— Begin SUPPLIED PASSAGE —

Highlights
- A proposed section in the U.S. House of Representatives version of the One Big Beautiful Bill (OBBB) would impose a 3.5 percent excise tax on a remittance of money.
- This proposal has wide-ranging implications for everyday transactions on individuals transferring money abroad and those who facilitate the transfer.
As Republicans in the U.S. Senate now consider the reconciliation bill, they will need to consider what tax provisions contained in the One Big Beautiful Bill (OBBB), passed by the U.S. House of Representatives on May 22, 2025, to retain or modify. While much of the press has been focused on OBBB's tax proposals on energy tax credits, Section 899 and state and local tax (SALT), another tax provision tucked away in OBBB warrants discussion and debate: the proposed excise tax on remittances.
This Holland & Knight alert discusses the proposed 3.5 percent excise tax on remittances as included in OBBB, describes the mechanics of the provision and demonstrates its applicability in three examples. In sum, this proposal has wide-ranging implications for everyday transactions on individuals transferring money abroad and those who facilitate the transfer.
Proposed Section 4475
Proposed Section 4475 as included in OBBB would impose a 3.5 percent1 excise on a remittance of money. The tax applies when the sender is located in the U.S. and the recipient is located in a foreign country. The tax is paid by the sender and is collected and remitted to the IRS by the remittance transfer provider (RTP), i.e., the entity facilitating the transfer. RTPs are secondarily liable for any failures of the sender to pay the tax and are exposed to penalties for failure to properly report and remit.
There is an exception to the excise tax if the sender is a U.S. citizen or national who uses a qualified remittance transfer provider (QRTP). A QRTP is an RTP that enters into a written agreement with the U.S. Department of the Treasury and agrees to verify that the sender is a U.S. citizen or national. A QRTP is nevertheless required to report the excepted transaction to the IRS.

— End SUPPLIED PASSAGE —
— Begin MATERIAL —

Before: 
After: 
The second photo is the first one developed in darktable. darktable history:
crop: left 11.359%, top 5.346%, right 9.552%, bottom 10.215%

— End MATERIAL —

### REQUIRED TASK:
Answer these questions from the remittance tax alert:
1. On what date did the U.S. House of Representatives pass the One Big Beautiful Bill?
2. Which entity collects the proposed tax and remits it to the IRS?
3. What does a qualified remittance transfer provider agree to verify about the sender?
Work only from the text; the listing plays no part in the tasks.

### CORRECT ANSWER:
1. May 22, 2025
2. The remittance transfer provider (RTP), the entity facilitating the transfer
3. That the sender is a U.S. citizen or national